设AB为小线段,CD为有理线段,在CD上作矩形CE等于AB上的正方形,宽度为CF。
[II. 7] Let then FM be bisected at the point N, and let NO be drawn through N parallel to either of the straight lines CD, ML; therefore each of the rectangles FO, NL is equal to the rectangle AG, GB. And, since twice the rectangle AG, GB is medial and is equal to FL, therefore FL is also medial.

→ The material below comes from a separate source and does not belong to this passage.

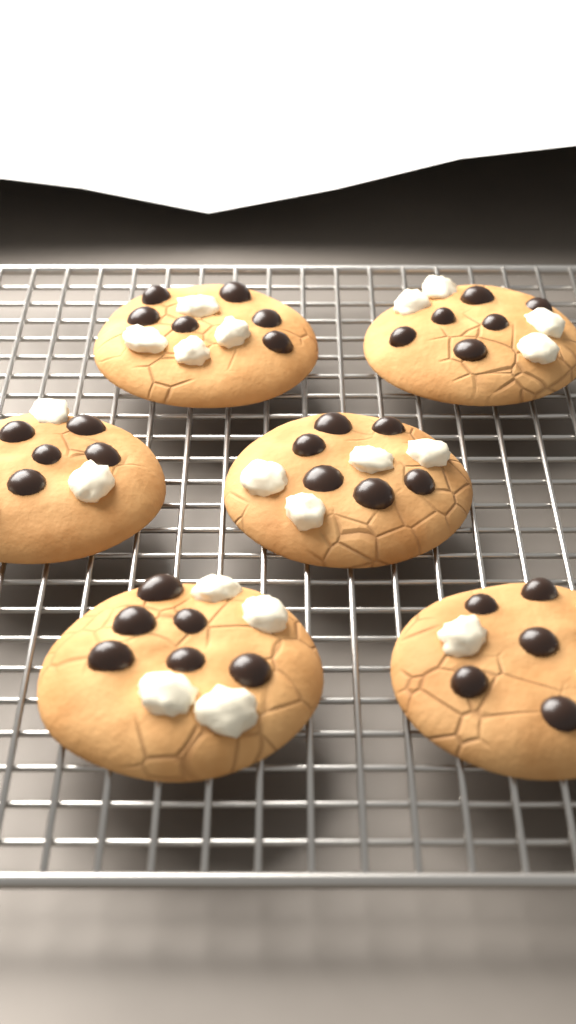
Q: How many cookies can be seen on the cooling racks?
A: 6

And it is applied to the rational straight line FE, producing FM as breadth; therefore FM is rational and incommensurable in length with CD. [X. 22] And, since the sum of the squares on AG, GB is rational, while twice the rectangle AG, GB is medial, the squares on AG, GB are incommensurable with twice the rectangle AG, GB. But CL is equal to the squares on AG, GB, and FL equal to twice the rectangle AG, GB; therefore CL is incommensurable with FL.
取AB的附加线段BG,则AG、GB平方不可通约,且AG、GB平方和有理,而二倍矩形AG、GB中项。
But, as CL is to FL, so is CM to MF; [VI. 1] therefore CM is incommensurable in length with MF. [X. 11] And both are rational; therefore CM, MF are rational straight lines commensurable in square only; therefore CF is an apotome. [X. 73] I say that it is also a fourth apotome. For, since AG, GB are incommensurable in square, therefore the square on AG is also incommensurable with the square on GB. And CH is equal to the square on AG, and KL equal to the square on GB; therefore CH is incommensurable with KL.
在CD上作CH等于AG上的正方形,宽度CK;KL等于GB上的正方形,宽度KM;则CL等于AG、GB平方和,为有理,故CM有理且与CD长度可通约。
But, as CH is to KL, so is CK to KM; [VI. 1] therefore CK is incommensurable in length with KM. [X. 11] And, since the rectangle AG, GB is a mean proportional between the squares on AG, GB, and the square on AG is equal to CH, the square on GB to KL, and the rectangle AG, GB to NL, therefore NL is a mean proportional between CH, KL; therefore, as CH is to NL, so is NL to KL. But, as CH is to NL, so is CK to NM, and, as NL is to KL, so is NM to KM; [VI. 1] therefore, as CK is to MN, so is MN to KM; [V. 11] therefore the rectangle CK, KM is equal to the square on MN [VI. 17], that is, to the fourth part of the square on FM. Since then CM, MF are two unequal straight lines, and the rectangle CK, KM equal to the fourth part of the square on MF and deficient by a square figure has been applied to CM and divides it into incommensurable parts, therefore the square on CM is greater than the square on MF by the square on a straight line incommensurable with CM. [X. 18] And the whole CM is commensurable in length with the rational straight line CD set out; therefore CF is a fourth apotome.
FL等于二倍矩形AG、GB,为中项,故FM有理且与CD长度不可通约;又CM与MF平方仅可通约,故CF为余线;且CK与KM长度不可通约,矩形CK、KM等于FM平方的四分之一,故CF为第四余线。